How big is your change?

Our second question here is not about statistical standards, but instead is about how big of a difference we expect to see with the proposed change compared to the status quo. Some phrases that people use to talk about this concept are effect size, expected improvement, and improvement threshold. Effect size can be different in different contexts and different parts of our business.

Estimating effect size requires strategic product thinking. Des says, “You need to first understand how different areas of your product perform. Understanding how each part of your funnel converts today helps you decide how big of an effect you’d need to see for the new change to be worth it. We use different questions to help estimate the effect size. How much development work is required to graduate the test? How strategically important is it? Does this feature support future plans? What is the size of audience or action are we optimizing for? These answers are detailed as success criteria in our test plans.” Some of the factors Des takes into account when estimating effect size are volume of events that enter the funnel that is being considered, baseline conversion rate of the feature, and how the expected improvement impacts overall product metrics.

Power calculations

Once we have estimated an effect size for our test and know the statistical standards we are going to use in planning, we can do a power calculation to find out how big of a sample size we need for our test. The point of power calculations like these is to find out what sample size we need for our A/B test, how many views or users or form submissions or other interactions we need in each group to achieve the necessary power for our test. Then we can finally start our test! Time to wait for those events to roll in.

How do we calculate how big of a sample we need, to measure the change we expect with the statistical standards we’ve chosen? For most tests, our product teams use online calculators to find the sample size. I’m an R developer, so I would use a function in R for such a test. For more complicated tests, we on the data team sometimes run simulations for power calculations.

When we calculate power, we see first-hand how power, significance level, and effect size interact with sample size and the baseline conversion rate that we were dealing with to start with. I built a Shiny app to demonstrate how these factors are related for a proportion test, which is typically applicable in our A/B tests.

*REQUIRED ACTION A:*
Recast the listing, from its start up to and including the line with "The water meter shows 88.3148 m³", as a two-column CSV headed text and answer. Put each piece of wording in one row with the answer that follows it, quote every field, turn line breaks into spaces, and leave out the pictures.

*RECORDS TO PROCESS:*
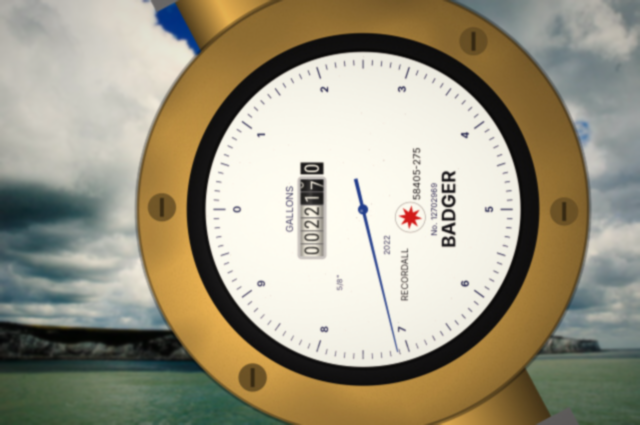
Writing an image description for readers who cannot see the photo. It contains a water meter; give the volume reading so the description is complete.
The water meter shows 22167.1 gal
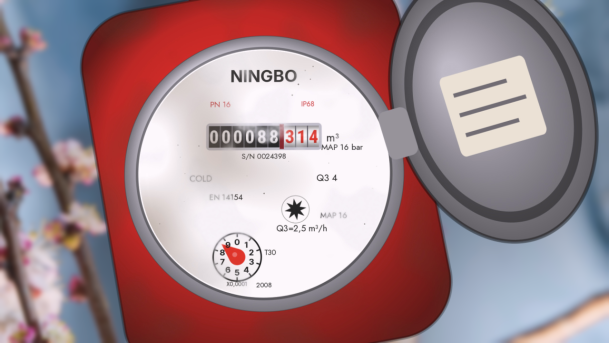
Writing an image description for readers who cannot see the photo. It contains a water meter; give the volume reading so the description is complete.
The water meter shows 88.3148 m³
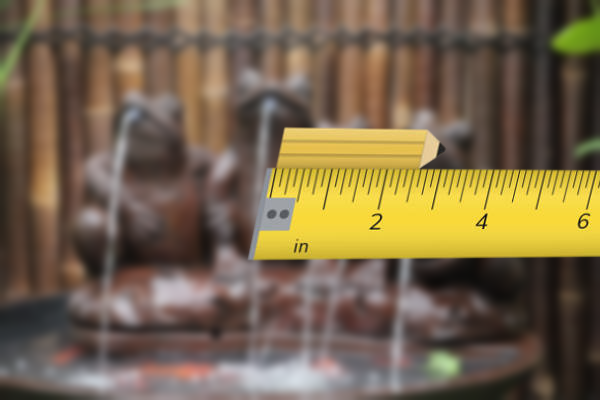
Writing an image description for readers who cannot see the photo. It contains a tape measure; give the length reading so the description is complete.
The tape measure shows 3 in
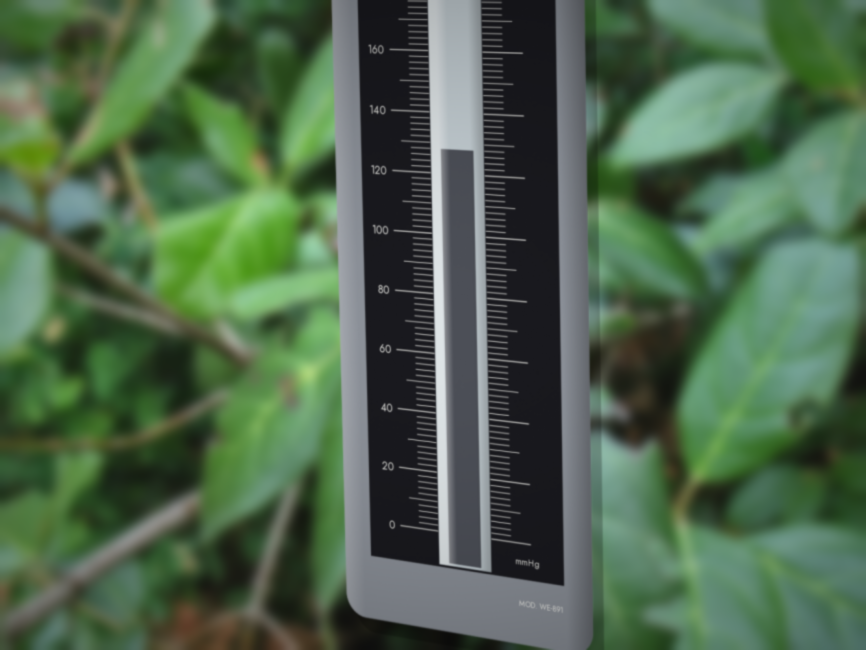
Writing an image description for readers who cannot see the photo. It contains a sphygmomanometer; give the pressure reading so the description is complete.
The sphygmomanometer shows 128 mmHg
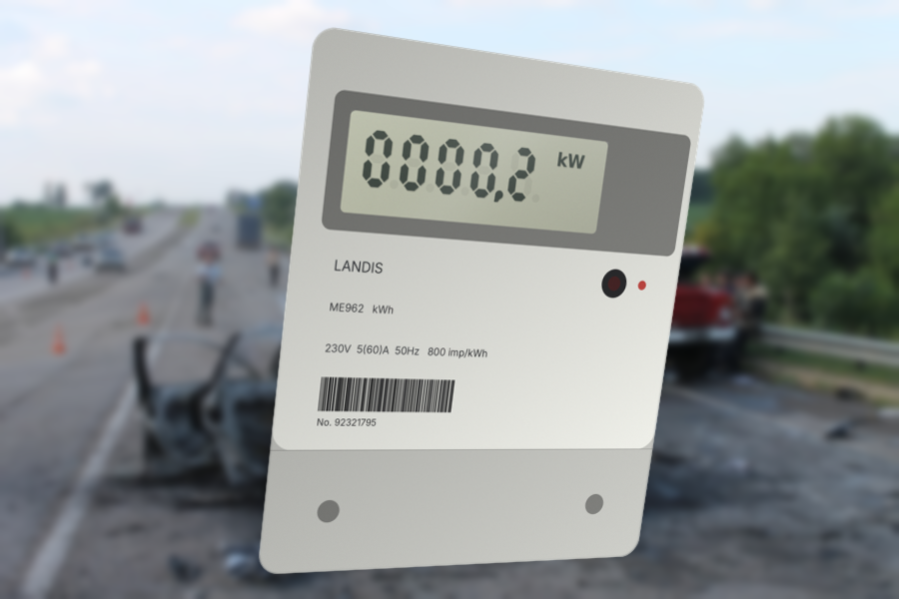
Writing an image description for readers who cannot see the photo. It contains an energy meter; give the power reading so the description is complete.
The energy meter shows 0.2 kW
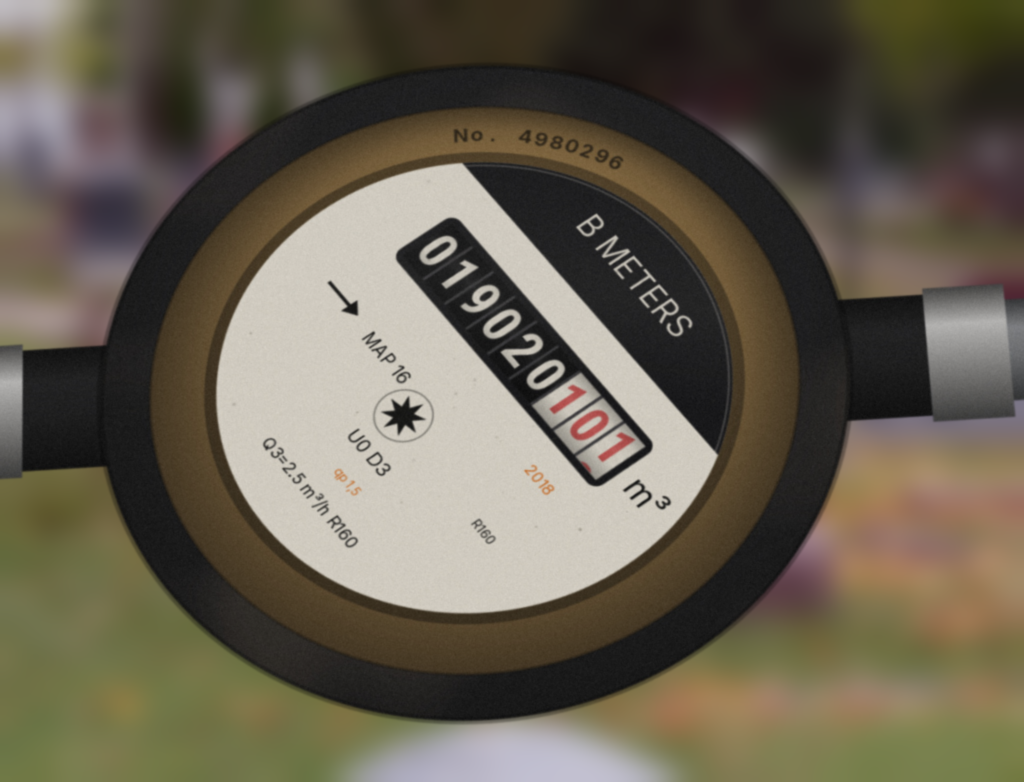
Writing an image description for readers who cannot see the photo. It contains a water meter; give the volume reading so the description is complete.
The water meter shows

*REQUIRED ACTION B:*
Carry on the passage about effect size and power calculations for A/B tests, starting after its last sentence.

*ANSWER BOX A:*
text,answer
"Writing an image description for readers who cannot see the photo. It contains a water meter; give the volume reading so the description is complete. The water meter shows","22167.1 gal"
"Writing an image description for readers who cannot see the photo. It contains a water meter; give the volume reading so the description is complete. The water meter shows","88.3148 m³"

*ANSWER BOX B:*
You can click the “Source Code” button on the app to see the R code that built this app. Notice the shapes of the curves, and how they change when you move the sliders. We need bigger sample sizes to measure small effect sizes, or to achieve low significance levels. If the baseline rate is higher to start with, the sample size needed for a given power goes down. These complicated interactions affect our A/B tests at Stack Overflow.

“We realized that we couldn’t standardize power calculations across all tests. Some parts of our funnel were highly optimized and converted well, which meant we needed smaller samples sizes to detect the same effect we would want to see in an area that didn’t convert as well,” Des says. “Other areas had higher volume, like page views, but did not convert at well. While higher volume helps us reach the sample size need faster, we needed a larger effect size for the change to make an impact.”

Analyzing results

What happens after the test? After we have collected enough events to meet our sample size requirements, it’s time to analyze the results. At Stack Overflow, we have testing infrastructure for teams to automatically see analysis of results, or if I am performing an analysis myself, I might use a statistical test like a proportion test using R. “We know we can end a test when we’ve reached the sample size we set out to collect, and then we check out the p-value,” Des says. The p-value of an A/B test is the probability that we would get the observed difference between the A and B groups (or a more extreme difference) by random chance. When the p-value is high, that means the probability that we could just randomly see that difference between the A and B groups is high, due only to sampling noise. When the p-value of our A/B test is low enough (below our threshold), we can say that the probability of seeing such a difference randomly is low and we can feel confident about making the change to the new alternative from our original version.

If you pay attention to the world of statistics, you may have seen some hubbub about changing the threshold for p-values; a recent paper claimed that moving from a threshold of 0.05 to 0.005 would solve the reproducibility crisis in science and fix, well, lots of things. It’s true that using a threshold of p < 0.05 means being fooled 1 in 20 times, but ultimately, the problem with using statistics and measurement isn’t p-values. The problem is us. We can’t apply these kinds of thresholds without careful consideration of context and domain knowledge, and a commitment to honesty (especially to ourselves!) when it comes to p-values. We are sticking with a p-value threshold of 0.05 for our A/B tests, but these tests must always be interpreted holistically by human beings with an understanding of our data and our business.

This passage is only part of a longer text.